>> Begin

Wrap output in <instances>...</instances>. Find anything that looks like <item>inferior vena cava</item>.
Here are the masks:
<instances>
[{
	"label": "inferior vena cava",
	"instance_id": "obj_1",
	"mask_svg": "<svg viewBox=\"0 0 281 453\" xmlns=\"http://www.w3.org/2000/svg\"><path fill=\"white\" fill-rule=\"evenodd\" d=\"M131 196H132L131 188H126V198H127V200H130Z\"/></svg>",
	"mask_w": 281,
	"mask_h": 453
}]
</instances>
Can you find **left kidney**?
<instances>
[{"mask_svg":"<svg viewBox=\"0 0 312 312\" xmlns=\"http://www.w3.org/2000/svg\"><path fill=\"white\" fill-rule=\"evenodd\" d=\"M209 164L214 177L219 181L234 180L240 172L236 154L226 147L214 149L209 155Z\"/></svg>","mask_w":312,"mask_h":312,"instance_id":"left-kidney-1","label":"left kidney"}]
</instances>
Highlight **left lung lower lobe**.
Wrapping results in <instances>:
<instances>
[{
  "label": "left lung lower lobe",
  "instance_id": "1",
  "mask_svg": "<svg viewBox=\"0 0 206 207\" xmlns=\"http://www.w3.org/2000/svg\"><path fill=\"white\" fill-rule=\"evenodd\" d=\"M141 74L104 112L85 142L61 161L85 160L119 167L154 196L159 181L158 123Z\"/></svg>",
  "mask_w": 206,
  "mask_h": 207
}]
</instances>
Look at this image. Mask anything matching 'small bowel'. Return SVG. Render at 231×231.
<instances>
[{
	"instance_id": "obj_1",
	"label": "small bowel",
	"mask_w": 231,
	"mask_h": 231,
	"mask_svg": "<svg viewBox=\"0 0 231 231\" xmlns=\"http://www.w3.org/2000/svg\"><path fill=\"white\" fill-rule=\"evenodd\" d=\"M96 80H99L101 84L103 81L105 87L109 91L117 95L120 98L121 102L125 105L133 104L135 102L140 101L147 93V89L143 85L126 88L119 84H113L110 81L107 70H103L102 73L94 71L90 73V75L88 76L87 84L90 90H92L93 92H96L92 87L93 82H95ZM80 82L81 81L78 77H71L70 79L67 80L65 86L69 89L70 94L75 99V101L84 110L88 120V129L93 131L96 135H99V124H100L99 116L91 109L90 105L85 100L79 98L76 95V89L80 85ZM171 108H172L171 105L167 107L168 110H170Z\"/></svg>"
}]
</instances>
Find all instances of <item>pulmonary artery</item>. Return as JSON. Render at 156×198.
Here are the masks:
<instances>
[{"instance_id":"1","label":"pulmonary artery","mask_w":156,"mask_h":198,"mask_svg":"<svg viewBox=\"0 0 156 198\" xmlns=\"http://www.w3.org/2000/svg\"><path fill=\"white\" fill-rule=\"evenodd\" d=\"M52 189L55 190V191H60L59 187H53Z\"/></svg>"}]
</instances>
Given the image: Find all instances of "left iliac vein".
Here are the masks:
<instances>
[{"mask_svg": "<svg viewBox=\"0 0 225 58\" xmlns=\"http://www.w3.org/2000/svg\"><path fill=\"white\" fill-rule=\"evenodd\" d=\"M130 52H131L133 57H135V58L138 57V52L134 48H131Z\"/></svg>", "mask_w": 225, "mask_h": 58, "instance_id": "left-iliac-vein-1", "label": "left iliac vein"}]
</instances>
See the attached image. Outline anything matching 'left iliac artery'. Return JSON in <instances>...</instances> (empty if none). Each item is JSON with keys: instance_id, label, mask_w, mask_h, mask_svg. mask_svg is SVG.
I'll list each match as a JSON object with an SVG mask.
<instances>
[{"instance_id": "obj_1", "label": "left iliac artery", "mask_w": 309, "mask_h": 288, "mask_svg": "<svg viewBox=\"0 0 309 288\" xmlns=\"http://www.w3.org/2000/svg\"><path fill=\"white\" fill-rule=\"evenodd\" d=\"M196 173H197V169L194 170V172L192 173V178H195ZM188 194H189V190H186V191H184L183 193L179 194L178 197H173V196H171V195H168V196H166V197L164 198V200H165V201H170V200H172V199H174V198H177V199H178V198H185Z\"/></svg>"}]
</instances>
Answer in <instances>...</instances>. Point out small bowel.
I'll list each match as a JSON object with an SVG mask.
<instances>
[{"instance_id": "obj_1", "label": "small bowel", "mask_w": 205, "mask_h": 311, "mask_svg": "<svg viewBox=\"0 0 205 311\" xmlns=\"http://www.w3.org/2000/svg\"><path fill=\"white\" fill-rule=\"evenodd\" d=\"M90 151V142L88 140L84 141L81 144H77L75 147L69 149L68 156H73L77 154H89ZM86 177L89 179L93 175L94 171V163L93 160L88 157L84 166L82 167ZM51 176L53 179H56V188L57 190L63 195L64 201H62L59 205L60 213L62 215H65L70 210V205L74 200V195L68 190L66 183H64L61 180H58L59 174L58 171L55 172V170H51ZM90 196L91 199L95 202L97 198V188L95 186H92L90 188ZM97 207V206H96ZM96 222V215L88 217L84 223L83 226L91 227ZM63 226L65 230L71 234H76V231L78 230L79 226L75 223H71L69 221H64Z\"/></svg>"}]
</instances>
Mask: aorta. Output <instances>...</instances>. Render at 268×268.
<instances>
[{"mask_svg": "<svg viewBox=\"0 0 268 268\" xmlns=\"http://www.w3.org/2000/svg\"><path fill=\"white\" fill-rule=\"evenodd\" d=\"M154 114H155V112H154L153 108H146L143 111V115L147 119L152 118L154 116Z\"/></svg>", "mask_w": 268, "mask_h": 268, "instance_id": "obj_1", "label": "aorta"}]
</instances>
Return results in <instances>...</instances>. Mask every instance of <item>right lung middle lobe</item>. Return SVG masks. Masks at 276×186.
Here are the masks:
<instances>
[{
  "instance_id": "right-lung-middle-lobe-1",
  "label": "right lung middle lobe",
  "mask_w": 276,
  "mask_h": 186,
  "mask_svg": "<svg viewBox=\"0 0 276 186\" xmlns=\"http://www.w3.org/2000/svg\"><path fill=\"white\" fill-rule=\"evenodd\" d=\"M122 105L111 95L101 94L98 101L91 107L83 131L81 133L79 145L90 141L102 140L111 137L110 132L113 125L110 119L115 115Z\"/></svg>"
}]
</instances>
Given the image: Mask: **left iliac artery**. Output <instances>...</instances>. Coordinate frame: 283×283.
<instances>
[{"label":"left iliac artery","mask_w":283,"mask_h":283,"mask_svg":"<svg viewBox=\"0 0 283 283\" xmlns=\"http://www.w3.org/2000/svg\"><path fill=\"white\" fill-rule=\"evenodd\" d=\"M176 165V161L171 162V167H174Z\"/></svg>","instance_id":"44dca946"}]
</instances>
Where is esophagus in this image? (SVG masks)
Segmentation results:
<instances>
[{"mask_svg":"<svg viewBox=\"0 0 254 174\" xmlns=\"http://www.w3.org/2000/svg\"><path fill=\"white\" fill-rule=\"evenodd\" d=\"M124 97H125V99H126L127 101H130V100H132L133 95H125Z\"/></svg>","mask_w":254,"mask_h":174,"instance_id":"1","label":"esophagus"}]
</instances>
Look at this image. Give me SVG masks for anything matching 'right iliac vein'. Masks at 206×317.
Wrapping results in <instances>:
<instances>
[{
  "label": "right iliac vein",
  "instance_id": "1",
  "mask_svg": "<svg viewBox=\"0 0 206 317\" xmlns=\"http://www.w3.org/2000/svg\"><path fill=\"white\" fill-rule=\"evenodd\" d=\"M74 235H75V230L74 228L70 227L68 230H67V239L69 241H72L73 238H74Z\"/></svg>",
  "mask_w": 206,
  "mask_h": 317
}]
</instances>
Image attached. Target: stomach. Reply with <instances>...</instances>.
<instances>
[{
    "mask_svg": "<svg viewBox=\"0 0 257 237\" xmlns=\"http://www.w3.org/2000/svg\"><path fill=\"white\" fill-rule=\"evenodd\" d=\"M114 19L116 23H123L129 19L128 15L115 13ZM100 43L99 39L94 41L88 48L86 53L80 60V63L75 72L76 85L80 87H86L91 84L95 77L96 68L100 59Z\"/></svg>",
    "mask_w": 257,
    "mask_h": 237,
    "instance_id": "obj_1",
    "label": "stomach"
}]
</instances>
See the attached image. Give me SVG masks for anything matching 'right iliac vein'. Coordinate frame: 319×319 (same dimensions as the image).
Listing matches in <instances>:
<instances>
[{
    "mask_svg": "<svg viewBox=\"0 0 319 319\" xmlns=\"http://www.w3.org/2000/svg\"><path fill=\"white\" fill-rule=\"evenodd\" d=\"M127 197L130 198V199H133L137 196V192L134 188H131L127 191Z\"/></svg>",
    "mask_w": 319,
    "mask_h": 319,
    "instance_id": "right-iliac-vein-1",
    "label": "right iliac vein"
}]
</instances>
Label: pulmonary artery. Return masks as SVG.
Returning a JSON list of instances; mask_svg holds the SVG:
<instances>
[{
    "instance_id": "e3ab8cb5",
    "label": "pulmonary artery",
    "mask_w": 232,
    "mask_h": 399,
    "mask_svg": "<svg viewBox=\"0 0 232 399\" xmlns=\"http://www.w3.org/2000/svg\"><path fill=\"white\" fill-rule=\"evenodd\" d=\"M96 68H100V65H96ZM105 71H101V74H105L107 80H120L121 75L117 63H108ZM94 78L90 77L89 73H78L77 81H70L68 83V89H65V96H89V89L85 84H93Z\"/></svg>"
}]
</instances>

>> End

- Problem: How many lines in the rows above contain the word "aorta"? Reply with the number alone.

- Answer to this task: 2